Chère amie,
Il y a quelques temps, j’étais face à une situation délicate. Le choix de mon attitude allait déterminer ma relation avec ma collègue. Voici comment cela s’est passé.
Adjointe de direction, je suis responsable d’une petite équipe et chargée d’organiser le travail de chacun, pour que ça tourne. Mon travail me plait et je prie chaque jour pour mes collègues et ma directrice avant de les retrouver.

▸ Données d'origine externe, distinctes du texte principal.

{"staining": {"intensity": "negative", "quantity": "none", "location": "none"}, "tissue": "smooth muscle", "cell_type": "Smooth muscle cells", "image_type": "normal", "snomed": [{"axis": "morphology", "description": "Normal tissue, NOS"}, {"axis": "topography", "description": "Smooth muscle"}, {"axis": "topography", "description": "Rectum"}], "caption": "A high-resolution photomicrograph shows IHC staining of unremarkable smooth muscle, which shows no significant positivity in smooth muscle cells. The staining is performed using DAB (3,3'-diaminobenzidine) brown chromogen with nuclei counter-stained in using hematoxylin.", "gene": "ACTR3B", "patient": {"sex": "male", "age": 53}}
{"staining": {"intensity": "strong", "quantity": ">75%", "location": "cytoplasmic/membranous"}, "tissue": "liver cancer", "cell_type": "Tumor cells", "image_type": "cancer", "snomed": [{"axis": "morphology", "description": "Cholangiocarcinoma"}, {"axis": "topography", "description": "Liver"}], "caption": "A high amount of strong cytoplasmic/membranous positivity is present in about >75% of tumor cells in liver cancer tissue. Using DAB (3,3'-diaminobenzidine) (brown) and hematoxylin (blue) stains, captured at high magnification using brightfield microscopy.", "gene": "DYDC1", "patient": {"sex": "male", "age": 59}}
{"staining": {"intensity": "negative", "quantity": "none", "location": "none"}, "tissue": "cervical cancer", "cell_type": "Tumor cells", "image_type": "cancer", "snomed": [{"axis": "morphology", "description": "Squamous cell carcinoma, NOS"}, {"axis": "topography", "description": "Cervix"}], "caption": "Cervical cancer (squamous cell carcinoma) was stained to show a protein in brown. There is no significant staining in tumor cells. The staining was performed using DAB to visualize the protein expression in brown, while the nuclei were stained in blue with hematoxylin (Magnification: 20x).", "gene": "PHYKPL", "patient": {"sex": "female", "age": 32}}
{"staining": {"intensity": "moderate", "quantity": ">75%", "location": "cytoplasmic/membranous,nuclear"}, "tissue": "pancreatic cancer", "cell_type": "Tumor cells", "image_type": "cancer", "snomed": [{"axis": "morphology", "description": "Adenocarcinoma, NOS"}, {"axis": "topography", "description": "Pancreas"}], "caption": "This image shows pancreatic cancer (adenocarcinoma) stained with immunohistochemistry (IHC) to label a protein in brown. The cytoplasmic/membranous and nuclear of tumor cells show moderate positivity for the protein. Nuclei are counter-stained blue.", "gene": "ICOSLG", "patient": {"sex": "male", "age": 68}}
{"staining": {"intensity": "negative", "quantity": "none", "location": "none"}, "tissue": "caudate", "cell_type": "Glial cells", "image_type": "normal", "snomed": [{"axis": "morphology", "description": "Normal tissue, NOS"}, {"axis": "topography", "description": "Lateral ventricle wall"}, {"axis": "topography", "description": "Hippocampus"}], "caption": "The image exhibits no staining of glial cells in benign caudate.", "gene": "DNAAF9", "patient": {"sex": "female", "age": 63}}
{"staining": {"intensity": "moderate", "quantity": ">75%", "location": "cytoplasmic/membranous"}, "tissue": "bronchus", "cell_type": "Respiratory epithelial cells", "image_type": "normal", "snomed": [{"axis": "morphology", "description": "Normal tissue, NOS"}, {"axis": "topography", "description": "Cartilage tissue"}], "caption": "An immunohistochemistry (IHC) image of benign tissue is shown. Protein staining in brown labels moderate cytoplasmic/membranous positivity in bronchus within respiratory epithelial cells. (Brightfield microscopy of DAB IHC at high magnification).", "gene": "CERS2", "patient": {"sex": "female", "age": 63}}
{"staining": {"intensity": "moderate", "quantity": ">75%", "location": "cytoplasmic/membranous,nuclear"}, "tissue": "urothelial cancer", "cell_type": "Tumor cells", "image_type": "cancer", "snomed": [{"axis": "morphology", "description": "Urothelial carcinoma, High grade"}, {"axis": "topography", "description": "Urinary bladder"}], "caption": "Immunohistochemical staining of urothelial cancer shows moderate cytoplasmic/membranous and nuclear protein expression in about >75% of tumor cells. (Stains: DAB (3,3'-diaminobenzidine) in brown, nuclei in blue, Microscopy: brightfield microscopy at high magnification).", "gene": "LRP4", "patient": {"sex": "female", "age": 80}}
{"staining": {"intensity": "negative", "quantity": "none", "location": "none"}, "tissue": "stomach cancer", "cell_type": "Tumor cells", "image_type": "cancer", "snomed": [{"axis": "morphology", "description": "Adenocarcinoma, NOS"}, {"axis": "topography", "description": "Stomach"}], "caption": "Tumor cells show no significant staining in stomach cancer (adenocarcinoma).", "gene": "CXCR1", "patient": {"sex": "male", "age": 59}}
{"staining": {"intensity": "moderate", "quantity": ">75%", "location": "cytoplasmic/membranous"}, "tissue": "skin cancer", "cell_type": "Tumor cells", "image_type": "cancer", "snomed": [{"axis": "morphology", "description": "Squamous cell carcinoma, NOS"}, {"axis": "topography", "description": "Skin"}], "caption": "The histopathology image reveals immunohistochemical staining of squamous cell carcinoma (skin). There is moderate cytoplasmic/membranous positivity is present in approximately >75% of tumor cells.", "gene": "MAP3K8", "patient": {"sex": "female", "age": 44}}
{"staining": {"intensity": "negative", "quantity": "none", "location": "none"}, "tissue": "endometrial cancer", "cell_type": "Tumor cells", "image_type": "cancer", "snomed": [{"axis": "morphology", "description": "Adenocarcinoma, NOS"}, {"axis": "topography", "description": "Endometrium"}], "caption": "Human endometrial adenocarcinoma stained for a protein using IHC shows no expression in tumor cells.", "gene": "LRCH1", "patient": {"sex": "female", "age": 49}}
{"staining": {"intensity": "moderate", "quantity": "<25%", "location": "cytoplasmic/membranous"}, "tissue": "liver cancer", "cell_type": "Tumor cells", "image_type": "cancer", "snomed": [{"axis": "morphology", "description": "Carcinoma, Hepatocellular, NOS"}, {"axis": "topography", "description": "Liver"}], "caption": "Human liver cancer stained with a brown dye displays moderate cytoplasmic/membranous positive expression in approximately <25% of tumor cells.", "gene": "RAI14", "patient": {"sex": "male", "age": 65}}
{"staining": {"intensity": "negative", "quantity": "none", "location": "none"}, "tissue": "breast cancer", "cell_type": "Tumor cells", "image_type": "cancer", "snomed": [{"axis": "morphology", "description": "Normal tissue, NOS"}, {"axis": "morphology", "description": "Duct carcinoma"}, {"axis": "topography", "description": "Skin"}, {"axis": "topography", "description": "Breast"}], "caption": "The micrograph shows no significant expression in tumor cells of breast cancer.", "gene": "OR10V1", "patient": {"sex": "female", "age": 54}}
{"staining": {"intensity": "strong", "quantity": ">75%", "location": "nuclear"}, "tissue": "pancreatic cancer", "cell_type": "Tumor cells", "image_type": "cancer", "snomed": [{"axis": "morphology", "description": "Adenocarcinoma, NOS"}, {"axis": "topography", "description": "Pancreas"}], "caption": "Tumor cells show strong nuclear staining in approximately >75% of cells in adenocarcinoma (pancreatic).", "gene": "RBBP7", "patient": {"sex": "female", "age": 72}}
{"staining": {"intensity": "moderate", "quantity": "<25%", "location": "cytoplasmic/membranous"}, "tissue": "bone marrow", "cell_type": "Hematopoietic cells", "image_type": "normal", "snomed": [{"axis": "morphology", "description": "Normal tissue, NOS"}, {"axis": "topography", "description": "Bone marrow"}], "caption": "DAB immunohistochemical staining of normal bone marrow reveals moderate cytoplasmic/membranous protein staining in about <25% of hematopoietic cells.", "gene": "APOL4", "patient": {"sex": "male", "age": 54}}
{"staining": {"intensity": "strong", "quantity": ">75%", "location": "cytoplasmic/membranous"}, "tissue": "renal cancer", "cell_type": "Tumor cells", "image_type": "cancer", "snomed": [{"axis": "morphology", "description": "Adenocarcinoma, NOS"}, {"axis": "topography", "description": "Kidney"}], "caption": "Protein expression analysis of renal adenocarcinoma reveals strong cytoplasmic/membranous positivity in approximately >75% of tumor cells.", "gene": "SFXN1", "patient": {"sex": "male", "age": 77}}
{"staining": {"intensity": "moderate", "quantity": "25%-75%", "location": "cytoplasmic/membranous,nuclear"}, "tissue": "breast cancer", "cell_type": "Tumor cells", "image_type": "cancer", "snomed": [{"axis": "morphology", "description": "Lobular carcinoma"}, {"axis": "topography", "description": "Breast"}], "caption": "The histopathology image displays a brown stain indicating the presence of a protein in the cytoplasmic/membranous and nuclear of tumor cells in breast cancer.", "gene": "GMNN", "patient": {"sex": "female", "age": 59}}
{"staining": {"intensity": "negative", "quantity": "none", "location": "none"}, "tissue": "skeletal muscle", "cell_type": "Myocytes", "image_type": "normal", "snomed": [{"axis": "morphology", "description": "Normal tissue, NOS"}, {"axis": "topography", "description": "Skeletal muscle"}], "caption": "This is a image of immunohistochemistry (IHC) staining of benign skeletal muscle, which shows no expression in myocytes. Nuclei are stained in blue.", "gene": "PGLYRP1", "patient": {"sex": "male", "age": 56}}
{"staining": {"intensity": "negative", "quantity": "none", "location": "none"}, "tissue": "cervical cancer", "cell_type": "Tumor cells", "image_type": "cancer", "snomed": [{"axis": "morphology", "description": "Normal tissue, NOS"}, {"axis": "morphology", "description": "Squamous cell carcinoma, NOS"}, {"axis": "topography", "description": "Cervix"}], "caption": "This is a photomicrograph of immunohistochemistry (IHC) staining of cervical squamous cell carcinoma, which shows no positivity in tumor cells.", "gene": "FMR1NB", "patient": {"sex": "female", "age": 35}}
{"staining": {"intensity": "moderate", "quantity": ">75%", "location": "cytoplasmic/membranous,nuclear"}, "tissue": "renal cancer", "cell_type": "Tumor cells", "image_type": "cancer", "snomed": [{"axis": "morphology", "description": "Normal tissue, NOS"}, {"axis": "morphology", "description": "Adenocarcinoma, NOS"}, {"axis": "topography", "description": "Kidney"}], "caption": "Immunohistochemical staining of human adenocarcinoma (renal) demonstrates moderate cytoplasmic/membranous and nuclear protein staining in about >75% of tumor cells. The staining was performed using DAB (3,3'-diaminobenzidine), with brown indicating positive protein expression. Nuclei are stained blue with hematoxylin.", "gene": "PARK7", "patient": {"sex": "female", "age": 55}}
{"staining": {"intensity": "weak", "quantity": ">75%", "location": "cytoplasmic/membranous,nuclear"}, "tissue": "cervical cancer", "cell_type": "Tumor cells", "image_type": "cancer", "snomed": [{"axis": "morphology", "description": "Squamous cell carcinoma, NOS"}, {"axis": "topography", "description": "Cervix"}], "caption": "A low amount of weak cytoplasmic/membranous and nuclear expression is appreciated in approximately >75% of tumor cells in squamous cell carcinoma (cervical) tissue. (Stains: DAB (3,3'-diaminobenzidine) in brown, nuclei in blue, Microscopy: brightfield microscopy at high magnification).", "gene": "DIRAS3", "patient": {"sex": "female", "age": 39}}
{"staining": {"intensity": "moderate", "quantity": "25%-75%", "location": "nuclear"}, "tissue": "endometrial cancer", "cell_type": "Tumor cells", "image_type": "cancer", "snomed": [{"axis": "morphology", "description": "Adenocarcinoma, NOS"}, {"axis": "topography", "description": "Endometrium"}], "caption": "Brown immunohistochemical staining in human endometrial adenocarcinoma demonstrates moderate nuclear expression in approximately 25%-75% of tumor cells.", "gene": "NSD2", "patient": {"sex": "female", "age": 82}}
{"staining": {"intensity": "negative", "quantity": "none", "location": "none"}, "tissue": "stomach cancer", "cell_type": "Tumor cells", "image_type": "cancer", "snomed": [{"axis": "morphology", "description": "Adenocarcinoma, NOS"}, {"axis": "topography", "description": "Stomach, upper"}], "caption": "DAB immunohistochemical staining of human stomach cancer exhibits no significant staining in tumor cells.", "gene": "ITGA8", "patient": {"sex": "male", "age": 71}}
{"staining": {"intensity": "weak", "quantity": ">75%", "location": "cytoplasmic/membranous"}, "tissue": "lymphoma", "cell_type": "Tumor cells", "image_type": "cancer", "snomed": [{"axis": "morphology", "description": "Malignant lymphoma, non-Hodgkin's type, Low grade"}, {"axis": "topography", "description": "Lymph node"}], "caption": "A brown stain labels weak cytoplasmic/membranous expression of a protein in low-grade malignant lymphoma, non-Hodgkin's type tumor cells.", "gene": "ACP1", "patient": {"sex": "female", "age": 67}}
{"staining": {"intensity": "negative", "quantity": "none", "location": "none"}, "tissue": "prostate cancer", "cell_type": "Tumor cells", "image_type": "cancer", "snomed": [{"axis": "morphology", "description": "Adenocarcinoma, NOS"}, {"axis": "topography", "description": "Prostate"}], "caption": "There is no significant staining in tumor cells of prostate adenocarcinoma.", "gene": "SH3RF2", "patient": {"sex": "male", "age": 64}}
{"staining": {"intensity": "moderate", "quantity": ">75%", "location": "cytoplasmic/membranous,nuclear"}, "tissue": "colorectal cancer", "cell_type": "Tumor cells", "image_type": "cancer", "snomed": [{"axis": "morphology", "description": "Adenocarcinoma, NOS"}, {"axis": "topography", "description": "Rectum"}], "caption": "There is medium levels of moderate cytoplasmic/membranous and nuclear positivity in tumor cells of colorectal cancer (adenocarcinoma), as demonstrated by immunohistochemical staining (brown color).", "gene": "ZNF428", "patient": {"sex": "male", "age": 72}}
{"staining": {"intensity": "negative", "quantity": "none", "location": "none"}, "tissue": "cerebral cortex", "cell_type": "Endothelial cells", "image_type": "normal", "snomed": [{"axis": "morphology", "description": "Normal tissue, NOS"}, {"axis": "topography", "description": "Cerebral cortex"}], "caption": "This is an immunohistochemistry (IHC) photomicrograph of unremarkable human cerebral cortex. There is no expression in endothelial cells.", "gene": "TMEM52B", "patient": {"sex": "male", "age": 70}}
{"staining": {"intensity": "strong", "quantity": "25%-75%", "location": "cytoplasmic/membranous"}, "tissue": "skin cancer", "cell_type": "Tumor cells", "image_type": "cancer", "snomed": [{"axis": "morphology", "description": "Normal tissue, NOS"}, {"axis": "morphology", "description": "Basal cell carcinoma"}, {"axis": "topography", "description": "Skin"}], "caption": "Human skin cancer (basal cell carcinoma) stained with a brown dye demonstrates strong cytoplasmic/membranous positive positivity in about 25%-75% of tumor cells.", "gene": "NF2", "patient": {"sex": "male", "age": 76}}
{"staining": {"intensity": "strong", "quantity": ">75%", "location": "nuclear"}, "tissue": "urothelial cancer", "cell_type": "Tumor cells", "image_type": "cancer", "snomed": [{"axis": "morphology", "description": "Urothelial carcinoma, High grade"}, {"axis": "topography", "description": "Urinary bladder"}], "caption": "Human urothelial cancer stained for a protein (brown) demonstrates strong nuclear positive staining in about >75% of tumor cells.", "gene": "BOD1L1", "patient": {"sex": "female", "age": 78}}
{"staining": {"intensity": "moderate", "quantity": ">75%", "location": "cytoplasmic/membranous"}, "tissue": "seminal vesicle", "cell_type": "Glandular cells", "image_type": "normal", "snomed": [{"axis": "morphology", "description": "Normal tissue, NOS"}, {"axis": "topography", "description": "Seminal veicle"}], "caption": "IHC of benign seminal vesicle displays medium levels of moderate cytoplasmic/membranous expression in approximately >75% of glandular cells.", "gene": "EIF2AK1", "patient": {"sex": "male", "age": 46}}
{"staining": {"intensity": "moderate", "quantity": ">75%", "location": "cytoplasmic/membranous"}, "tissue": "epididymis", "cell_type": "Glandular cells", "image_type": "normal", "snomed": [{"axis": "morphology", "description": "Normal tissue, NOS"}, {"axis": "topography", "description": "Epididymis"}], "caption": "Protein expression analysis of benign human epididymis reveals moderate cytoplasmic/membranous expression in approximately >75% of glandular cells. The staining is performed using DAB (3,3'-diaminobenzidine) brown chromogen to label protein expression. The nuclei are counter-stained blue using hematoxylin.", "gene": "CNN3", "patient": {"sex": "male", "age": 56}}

Mais dernièrement, je me suis heurtée à une jeune personne qui ne dit pas bonjour le matin et enchaîne les erreurs d’inattention. J’essaie donc patiemment de la guider chaque jour tout en soignant mes rapports avec elle.
Un jour qu’elle n’arrivait pas à faire un travail, je lui propose de revoir ensemble sa manière de s’y prendre pour un résultat plus concluant.
Mais elle explosa de colère, m’accusant d’être toujours méchante avec elle et injuste. J’étais sidérée du ton et surtout de la teneur de ses paroles. Tout de suite, je me suis excusée de l’avoir froissée, mais elle n’entendait rien, hurlant comme une furie.
Ma patronne est arrivée et s’enquit des faits, me voyant quelque peu décomposée. Elle remit les choses au point avec la demoiselle énervée : « Sylvie est ta tutrice, tu dois l’écouter, la respecter, et en aucun cas lui crier dessus. De plus, je ne crois pas qu’elle s’est mal comportée avec toi ».
Rapidement, la demoiselle avoua que je n’avais jamais été incorrecte avec elle, mais qu’elle avait des problèmes personnels et n’était pas de bonne humeur.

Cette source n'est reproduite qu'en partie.